Rictaxis is a genus of minute sea snails or "bubble snails", marine gastropod mollusks or micromollusks in the family Acteonidae, the "barrel bubble" snails.

The genus name is derived from Latin words, meaning “open mouth”, and “axis” referring to the columella.

Species 
Species within the genus Rictaxis include:
 Rictaxis albus (Sowerby, 1873)
 Rictaxis painei (Dall, 1903)
 Rictaxis punctocaelatus (Carpenter, 1864)
 Rictaxis sanguinea Valdès, 2008
 Species that have been synonymized
 Rictaxis punctostriatus : synonym of Japonactaeon punctostriatus (C. B. Adams, 1840)

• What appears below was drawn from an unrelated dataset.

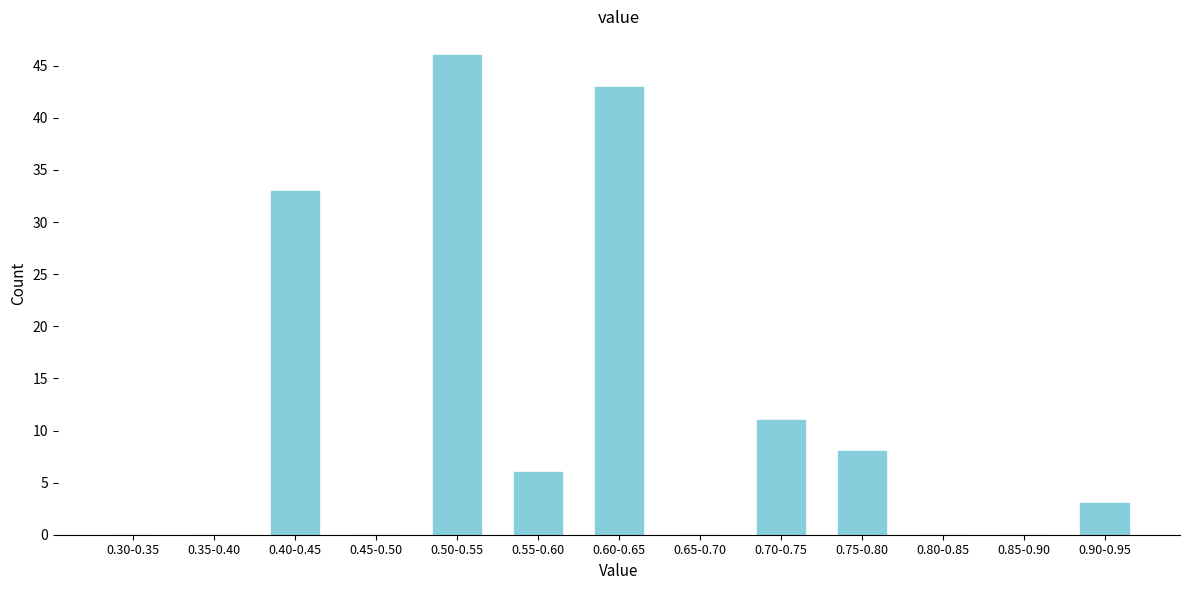

Reading left to right, what are all the values shown in this chart?

0.30-0.35=0	0.35-0.40=0	0.40-0.45=33	0.45-0.50=0	0.50-0.55=46	0.55-0.60=6	0.60-0.65=43	0.65-0.70=0	0.70-0.75=11	0.75-0.80=8	0.80-0.85=0	0.85-0.90=0	0.90-0.95=3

 Rictaxis albus Sowerby, 1873
 Distribution : South Africa
 Length : 10–21 mm
 Description white shell with numerous spiraling white to lightbrown grooves
 Rictaxis painei Dall, 1903
 Distribution : America
 Rictaxis punctocaelatus Carpenter, 1864 Barrel shell; Carpenter's baby bubble (synonym: Acteon punctocaelatus Carpenter, 1864)
 Distribution : Southern Alaska, British Columbia, California
 Length : 10–20 mm
 Description : found in sand from lowtide line to depths up to 50 m; evenly elliptical shell with alternating darker brown and grayish-brown bands; outer lip and columellar folds are whitish; large spire; ovate columella strongly twisted, with a pointed posterior notch and a rounded base.